Write out, exactly and only, the lines that run from the top of the records to the line with "systému upevňovania nosníkov.". Include both ends; exclude pictures.
+++ PROVIDED RECORDS +++
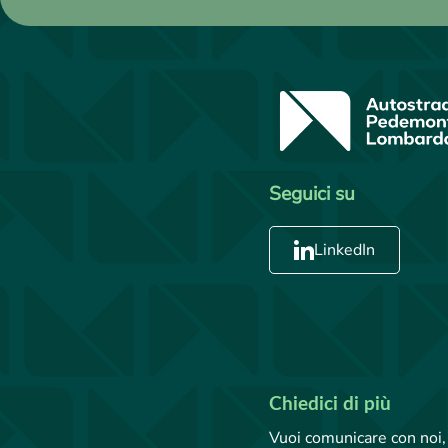
Seguici su
LinkedIn
Chiedici di più
Vuoi comunicare con noi, 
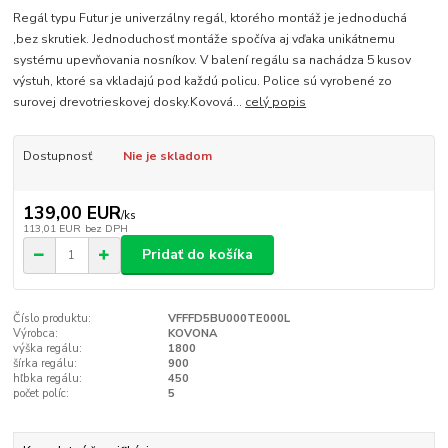
Regál typu Futur je univerzálny regál, ktorého montáž je jednoduchá
,bez skrutiek. Jednoduchosť montáže spočíva aj vďaka unikátnemu
systému upevňovania nosníkov. V balení regálu sa nachádza 5 kusov
výstuh, ktoré sa vkladajú pod každú policu. Police sú vyrobené zo
surovej drevotrieskovej dosky.Kovová...
celý popis
Dostupnosť
Nie je skladom
139,00 EUR
/
ks
113,01 EUR
bez DPH
Pridať do košíka
Číslo produktu:
VFFFD5BU000TE000L
Výrobca:
KOVONA
výška regálu:
1800
šírka regálu:
900
hľbka regálu:
450
počet políc:
5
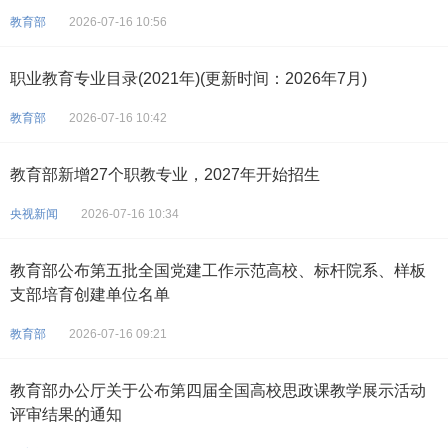
教育部
2026-07-16 10:56
职业教育专业目录(2021年)(更新时间：2026年7月)
教育部
2026-07-16 10:42
教育部新增27个职教专业，2027年开始招生
央视新闻
2026-07-16 10:34
教育部公布第五批全国党建工作示范高校、标杆院系、样板
支部培育创建单位名单
教育部
2026-07-16 09:21
教育部办公厅关于公布第四届全国高校思政课教学展示活动
评审结果的通知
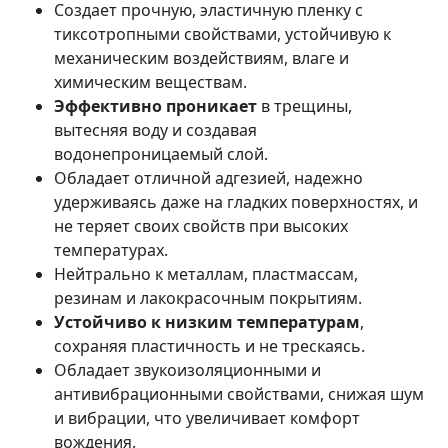
Создает прочную, эластичную пленку с
тиксотропными свойствами, устойчивую к
механическим воздействиям, влаге и
химическим веществам.
Эффективно проникает
в трещины,
вытесняя воду и создавая
водонепроницаемый слой.
Обладает отличной адгезией, надежно
удерживаясь даже на гладких поверхностях, и
не теряет своих свойств при высоких
температурах.
Нейтрально к металлам, пластмассам,
резинам и лакокрасочным покрытиям.
Устойчиво к низким температурам
,
сохраняя пластичность и не трескаясь.
Обладает звукоизоляционными и
антивибрационными свойствами, снижая шум
и вибрации, что увеличивает комфорт
вождения.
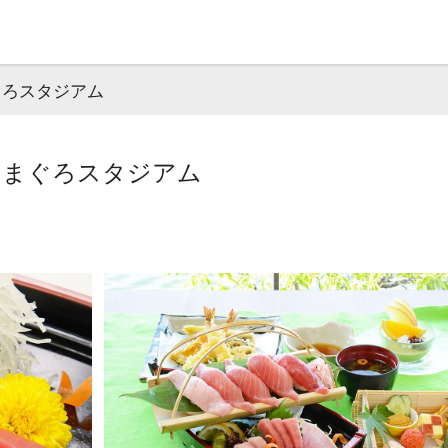
ぐろスタジアム
浜 まぐろスタジアム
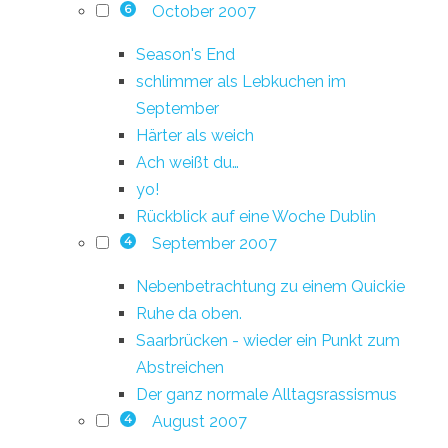
October 2007
6
Season's End
schlimmer als Lebkuchen im
September
Härter als weich
Ach weißt du…
yo!
Rückblick auf eine Woche Dublin
September 2007
4
Nebenbetrachtung zu einem Quickie
Ruhe da oben.
Saarbrücken - wieder ein Punkt zum
Abstreichen
Der ganz normale Alltagsrassismus
August 2007
4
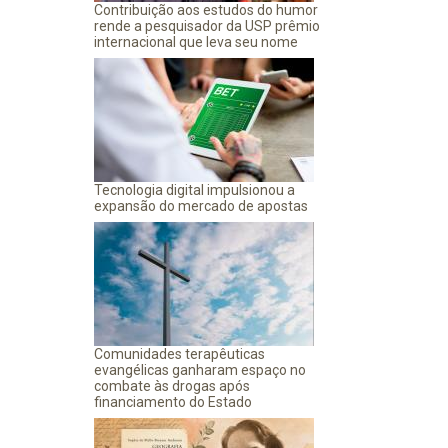
Contribuição aos estudos do humor
rende a pesquisador da USP prêmio
internacional que leva seu nome
Tecnologia digital impulsionou a
expansão do mercado de apostas
Comunidades terapêuticas
evangélicas ganharam espaço no
combate às drogas após
financiamento do Estado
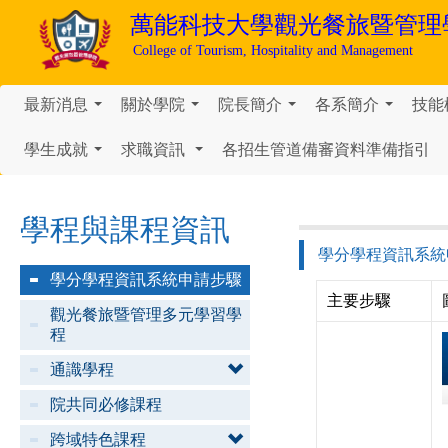
萬能科技大學
觀光餐旅暨管理
College of Tourism, Hospitality and Management
最新消息
關於學院
院長簡介
各系簡介
技能
...
...
...
...
學生成就
求職資訊
各招生管道備審資料準備指引
...
...
學程與課程資訊
學分學程資訊系統
學分學程資訊系統申請步驟
主要步驟
觀光餐旅暨管理多元學習學
程
通識學程
院共同必修課程
跨域特色課程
+++
EXPECTED ANSWER
Seguici su
LinkedIn
Chiedici di più
Vuoi comunicare con noi, 
Regál typu Futur je univerzálny regál, ktorého montáž je jednoduchá
,bez skrutiek. Jednoduchosť montáže spočíva aj vďaka unikátnemu
systému upevňovania nosníkov. V balení regálu sa nachádza 5 kusov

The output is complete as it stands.